Enclosure, Knockmore, Co. Carlow
Co. Carlow |
Enclosures
On the south-eastern slopes of Knockmore in County Carlow, there is a site that exists more convincingly in a photograph taken from the air than it does in the ground beneath your feet.
A circular enclosure, the kind of boundary feature that in Ireland can signal anything from an early medieval farmstead to a prehistoric ritual space, shows up clearly on aerial imagery, its outline traced by subtle differences in soil, crop growth, or vegetation. Yet when investigators walked the terrain in July 1987, they found nothing at surface level, no earthwork, no raised bank, no trace of a boundary that the camera had seemed so certain about.

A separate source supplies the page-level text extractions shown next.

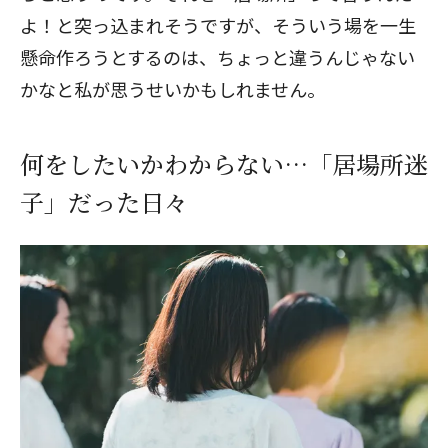
よ！と突っ込まれそうですが、そういう場を一生
懸命作ろうとするのは、ちょっと違うんじゃない
かなと私が思うせいかもしれません。
何をしたいかわからない…「居場所迷
子」だった日々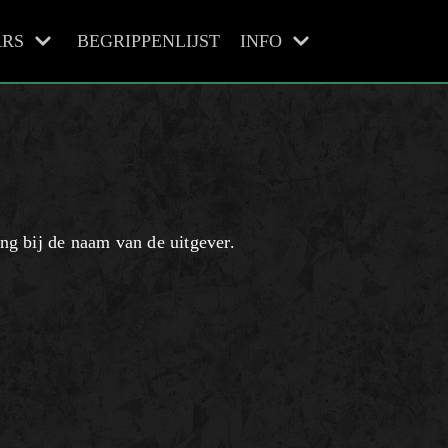
RS
BEGRIPPENLIJST
INFO
ing bij de naam van de uitgever.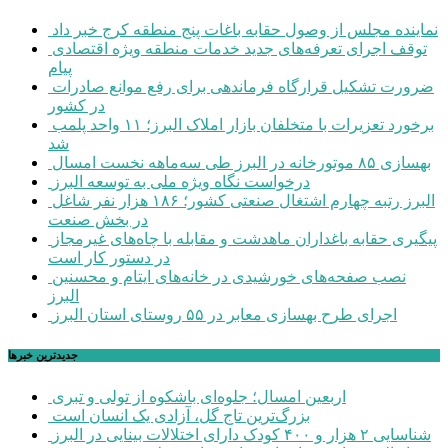
نماینده مجلس از وصول حقابه باغات پنج منطقه کرج خبر داد
توقف اجرای تعرفه‌های جدید خدمات منطقه ویژه اقتصادی
پیام
ضرورت تشکیل قرارگاه فرماندهی برای رفع موانع صادرات
در کشور
برخورد تعزیرات با متخلفان بازار املاک البرز؛ ۱۱ واحد پلمب
شد
بهسازی ۸۵ موتورخانه در البرز طی سه‌ماهه نخست امسال
درخواست نگاه ویژه ملی به توسعه البرز
البرز رتبه چهارم اشتغال صنعتی کشور؛ ۱۸۶ هزار نفر شاغل
در بخش صنعت
پیگیری حقابه باغداران ماهدشت و مقابله با چاه‌های غیرمجاز
در دستور کار است
نصب صفحه‌های خورشیدی در خانه‌های ایتام و محسنین
البرز
اجرای طرح بهسازی معابر در ۵۵ روستای استان البرز
جديدترين خبرها
اربعین امسال؛ جلوه‌ای باشکوه از تولی و تبری
بزرگ‌ترین تاج گل، آزادی یک انسان است
شناسایی ۲ هزار و ۴۰۰ کودک دارای اختلالات بینایی در البرز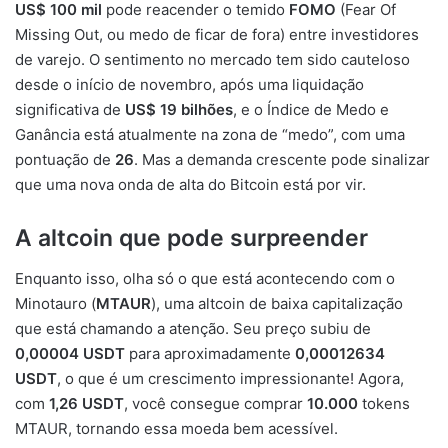
US$ 100 mil
pode reacender o temido
FOMO
(Fear Of
Missing Out, ou medo de ficar de fora) entre investidores
de varejo. O sentimento no mercado tem sido cauteloso
desde o início de novembro, após uma liquidação
significativa de
US$ 19 bilhões
, e o Índice de Medo e
Ganância está atualmente na zona de “medo”, com uma
pontuação de
26
. Mas a demanda crescente pode sinalizar
que uma nova onda de alta do Bitcoin está por vir.
A altcoin que pode surpreender
Enquanto isso, olha só o que está acontecendo com o
Minotauro (
MTAUR
), uma altcoin de baixa capitalização
que está chamando a atenção. Seu preço subiu de
0,00004 USDT
para aproximadamente
0,00012634
USDT
, o que é um crescimento impressionante! Agora,
com
1,26 USDT
, você consegue comprar
10.000
tokens
MTAUR, tornando essa moeda bem acessível.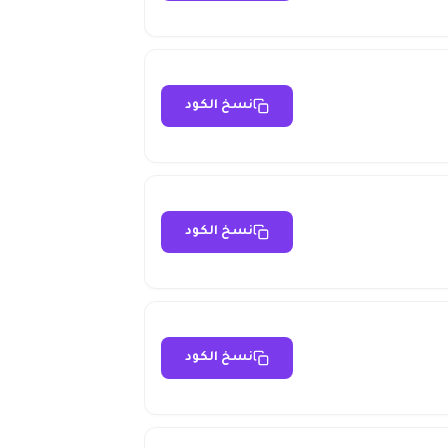
نسخ الكود
نسخ الكود
نسخ الكود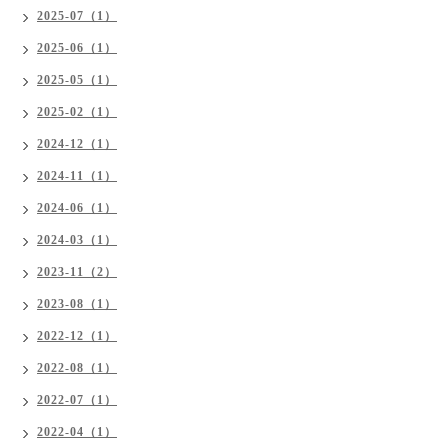
2025-07（1）
2025-06（1）
2025-05（1）
2025-02（1）
2024-12（1）
2024-11（1）
2024-06（1）
2024-03（1）
2023-11（2）
2023-08（1）
2022-12（1）
2022-08（1）
2022-07（1）
2022-04（1）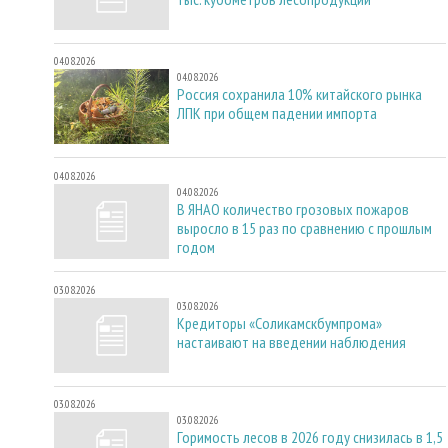
04.08.2026
04.08.2026
Россия сохранила 10% китайского рынка
ЛПК при общем падении импорта
04.08.2026
04.08.2026
В ЯНАО количество грозовых пожаров
выросло в 15 раз по сравнению с прошлым
годом
03.08.2026
03.08.2026
Кредиторы «Соликамскбумпрома»
настаивают на введении наблюдения
03.08.2026
03.08.2026
Горимость лесов в 2026 году снизилась в 1,5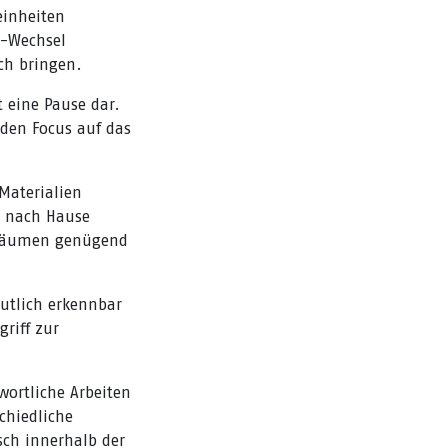
einheiten
m-Wechsel
ch bringen.
 eine Pause dar.
den Focus auf das
Materialien
r nach Hause
hräumen genügend
utlich erkennbar
riff zur
wortliche Arbeiten
chiedliche
sch innerhalb der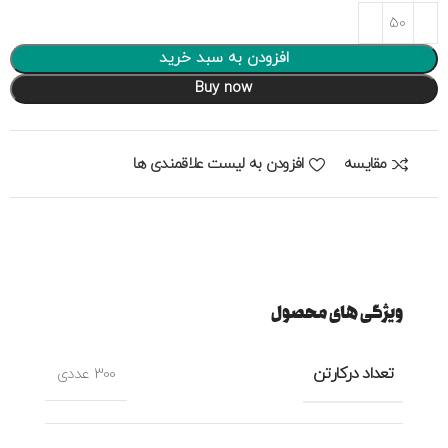
افزودن به سبد خرید
Buy now
مقایسه
افزودن به لیست علاقمندی ها
ویژگی های محصول
تعداد درکارتن
300 عددی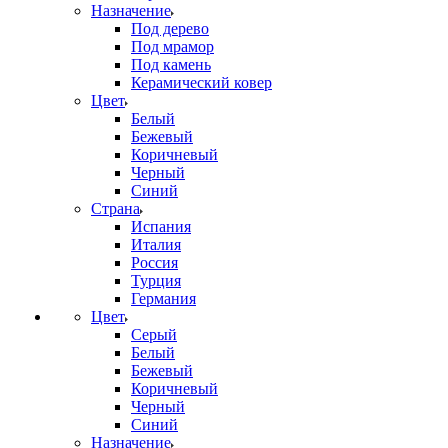
Назначение
Под дерево
Под мрамор
Под камень
Керамический ковер
Цвет
Белый
Бежевый
Коричневый
Черный
Синий
Страна
Испания
Италия
Россия
Турция
Германия
Цвет
Серый
Белый
Бежевый
Коричневый
Черный
Синий
Назначение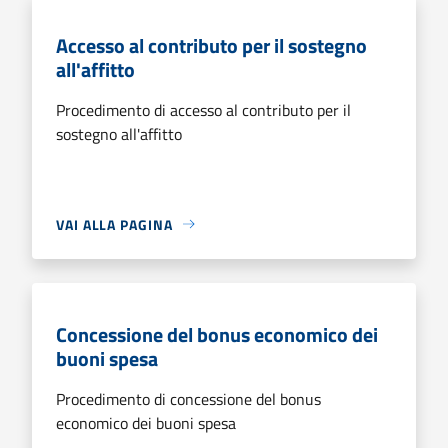
Accesso al contributo per il sostegno
all'affitto
Procedimento di accesso al contributo per il
sostegno all'affitto
VAI ALLA PAGINA
Concessione del bonus economico dei
buoni spesa
Procedimento di concessione del bonus
economico dei buoni spesa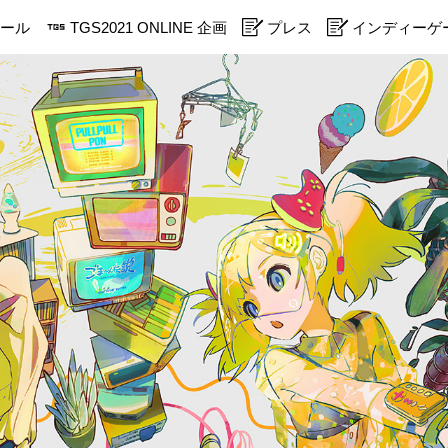
ール
TGS2021 ONLINE 企画
プレス
インディーゲ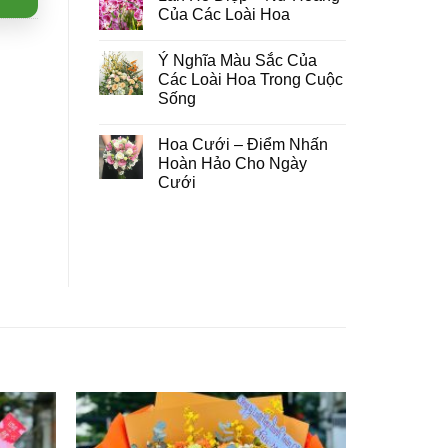
Của Các Loài Hoa
Ý Nghĩa Màu Sắc Của
Các Loài Hoa Trong Cuộc
Sống
Hoa Cưới – Điểm Nhấn
Hoàn Hảo Cho Ngày
Cưới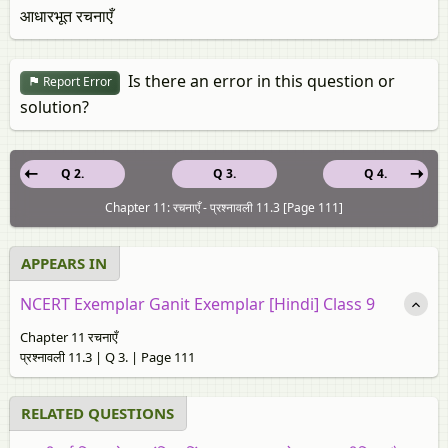
आधारभूत रचनाएँ
Is there an error in this question or
Report Error
solution?
Q 2.
Q 3.
Q 4.
Chapter 11: रचनाएँ - प्रश्नावली 11.3 [Page 111]
APPEARS IN
NCERT Exemplar Ganit Exemplar [Hindi] Class 9
Chapter 11 रचनाएँ
प्रश्नावली 11.3 | Q 3. | Page 111
RELATED QUESTIONS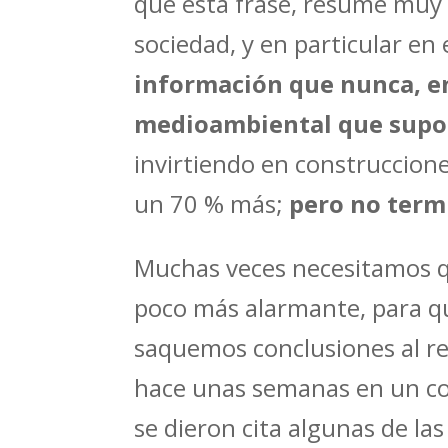
que esta frase, resume muy
sociedad, y en particular en 
información que nunca, en
medioambiental que supon
invirtiendo en construccion
un 70 % más;
pero no term
Muchas veces necesitamos q
poco más alarmante, para q
saquemos conclusiones al re
hace unas semanas en un con
se dieron cita algunas de l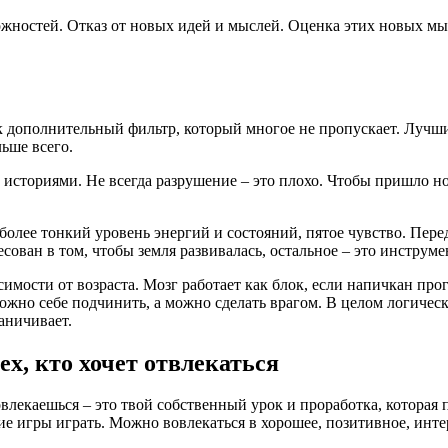
ностей. Отказ от новых идей и мыслей. Оценка этих новых мыс
дополнительный фильтр, который многое не пропускает. Лучший 
льше всего.
сториями. Не всегда разрушение – это плохо. Чтобы пришло н
более тонкий уровень энергий и состояний, пятое чувство. Перед
есован в том, чтобы земля развивалась, остальное – это инструме
симости от возраста. Мозг работает как блок, если напичкан пр
можно себе подчинить, а можно сделать врагом. В целом логичес
раничивает.
ех, кто хочет отвлекаться
овлекаешься – это твой собственный урок и проработка, которая
ие игры играть. Можно вовлекаться в хорошее, позитивное, инте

This is not as unusual as it sounds, though it remains quietly compelling. Aerial photography has long been one of archaeology's more reliable tools for detecting features that centuries of ploughing, weathering, or simple neglect have reduced below the threshold of direct observation. A buried ditch or a filled-in bank can still influence what grows above it, creating a cropmark or soilmark that the human eye at ground level cannot resolve but that becomes legible from altitude. The enclosure at Knockmore falls into this category: present enough to register on the aerial record, gone enough that the hillside gives nothing away to a visitor standing on it. What the photograph captured was effectively a ghost of a boundary, its physical substance spent but its geometry somehow preserved in the chemistry of the soil.